SUPPLIED TEXT:
━━━━━━━━━━━━━━━━━━━━

Share This Article

It used to be easy to define Ulysses S. Grant. He was a heavy drinker who won the Civil War by slinging vast numbers of hapless Union soldiers at the outnumbered Confederacy. But that definition has become more complex. The general’s reputation has been trending upward as recent historians strive to replace the powerful stereotype of the top Union general and two-term president as a butcher commander and failed chief executive. Their collective work has provided a measured and often more appreciative evaluation of the soldier-statesman’s event-filled life and vital legacy.

More success has been notched in reevaluating Grant’s military reputation than with his troubled presidential tenure. That too, may be changing. The arrival of Ron Chernow’s Grant and Charles Calhoun’s The Presidency of Ulysses S. Grant are brilliant entries to the list of revisionist literature; both deserve a wide readership. The icing on the cake is the publication of the complete annotated edition of The Personal Memoirs of Ulysses S. Grant, edited by John F. Marszalek with David S. Nolen and Louie P. Gallo.

Best-selling biographer Ron Chernow begins Grant with Walt Whitman’s famous assessment that includes the lines, “What a man he is! What a history!” Chernow proceeds to deliver a dense and riveting saga fully validating the poet’s declaration. Divided into four parts with a total of 43 chapters, Grant covers the Ohio-born and -bred Ulysses’ origins, education and hardscrabble period, his rapid ascent to fame and success as the Union’s top general, his turbulent and influential political career, and his post-presidential years. Chernow threads the narrative with an astute psychological analysis of the man whose private wellsprings remained a mystery. Grant’s relationships with a judgmental father, an undemonstrative mother, and a blowhard father-in-law are examined, yielding rich insights into his experiences with public and private humiliations that wounded him but also added to his strong character. He thrived in a long and happy marriage and was a loving father to four children.

━━━━━━━━━━━━━━━━━━━━

REQUIRED TASK 1: List every person named in the Grant book review other than Ulysses S. Grant himself.

(A run of records)
━━━━━━━━━━━━━━━━━━━━

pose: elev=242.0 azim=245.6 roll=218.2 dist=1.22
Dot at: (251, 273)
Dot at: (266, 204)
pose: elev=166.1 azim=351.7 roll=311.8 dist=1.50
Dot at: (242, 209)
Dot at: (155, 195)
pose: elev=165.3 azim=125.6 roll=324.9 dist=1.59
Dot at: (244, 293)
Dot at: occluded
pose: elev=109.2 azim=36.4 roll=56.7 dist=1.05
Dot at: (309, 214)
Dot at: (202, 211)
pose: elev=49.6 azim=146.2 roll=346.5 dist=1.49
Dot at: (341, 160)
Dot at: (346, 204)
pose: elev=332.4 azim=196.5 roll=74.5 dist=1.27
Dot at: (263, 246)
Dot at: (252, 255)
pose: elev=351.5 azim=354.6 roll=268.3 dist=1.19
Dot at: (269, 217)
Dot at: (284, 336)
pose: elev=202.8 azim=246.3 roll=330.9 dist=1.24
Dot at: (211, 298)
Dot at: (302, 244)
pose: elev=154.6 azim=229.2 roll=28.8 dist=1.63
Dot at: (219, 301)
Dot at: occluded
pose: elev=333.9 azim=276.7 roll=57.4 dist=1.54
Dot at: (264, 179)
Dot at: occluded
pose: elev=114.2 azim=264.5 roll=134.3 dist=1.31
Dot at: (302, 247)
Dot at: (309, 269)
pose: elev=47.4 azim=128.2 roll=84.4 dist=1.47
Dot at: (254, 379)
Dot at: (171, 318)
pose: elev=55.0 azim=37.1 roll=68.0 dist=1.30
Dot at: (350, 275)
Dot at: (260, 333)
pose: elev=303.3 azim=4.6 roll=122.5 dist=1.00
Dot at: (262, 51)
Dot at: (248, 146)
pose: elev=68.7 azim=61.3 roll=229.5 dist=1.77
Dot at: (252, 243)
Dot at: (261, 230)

━━━━━━━━━━━━━━━━━━━━

REQUIRED TASK 2: Output the records as a Markdown table with the columns Row and Record line. Include everything from the first record down through the line containing "Dot at: (260, 333)", with both ends included and blank lines skipped.

WRITTEN ANSWER 1:
- Ron Chernow
- Charles Calhoun
- John F. Marszalek
- David S. Nolen
- Louie P. Gallo
- Walt Whitman

WRITTEN ANSWER 2:
| Row | Record line |
|---|---|
| 1 | pose: elev=242.0 azim=245.6 roll=218.2 dist=1.22 |
| 2 | Dot at: (251, 273) |
| 3 | Dot at: (266, 204) |
| 4 | pose: elev=166.1 azim=351.7 roll=311.8 dist=1.50 |
| 5 | Dot at: (242, 209) |
| 6 | Dot at: (155, 195) |
| 7 | pose: elev=165.3 azim=125.6 roll=324.9 dist=1.59 |
| 8 | Dot at: (244, 293) |
| 9 | Dot at: occluded |
| 10 | pose: elev=109.2 azim=36.4 roll=56.7 dist=1.05 |
| 11 | Dot at: (309, 214) |
| 12 | Dot at: (202, 211) |
| 13 | pose: elev=49.6 azim=146.2 roll=346.5 dist=1.49 |
| 14 | Dot at: (341, 160) |
| 15 | Dot at: (346, 204) |
| 16 | pose: elev=332.4 azim=196.5 roll=74.5 dist=1.27 |
| 17 | Dot at: (263, 246) |
| 18 | Dot at: (252, 255) |
| 19 | pose: elev=351.5 azim=354.6 roll=268.3 dist=1.19 |
| 20 | Dot at: (269, 217) |
| 21 | Dot at: (284, 336) |
| 22 | pose: elev=202.8 azim=246.3 roll=330.9 dist=1.24 |
| 23 | Dot at: (211, 298) |
| 24 | Dot at: (302, 244) |
| 25 | pose: elev=154.6 azim=229.2 roll=28.8 dist=1.63 |
| 26 | Dot at: (219, 301) |
| 27 | Dot at: occluded |
| 28 | pose: elev=333.9 azim=276.7 roll=57.4 dist=1.54 |
| 29 | Dot at: (264, 179) |
| 30 | Dot at: occluded |
| 31 | pose: elev=114.2 azim=264.5 roll=134.3 dist=1.31 |
| 32 | Dot at: (302, 247) |
| 33 | Dot at: (309, 269) |
| 34 | pose: elev=47.4 azim=128.2 roll=84.4 dist=1.47 |
| 35 | Dot at: (254, 379) |
| 36 | Dot at: (171, 318) |
| 37 | pose: elev=55.0 azim=37.1 roll=68.0 dist=1.30 |
| 38 | Dot at: (350, 275) |
| 39 | Dot at: (260, 333) |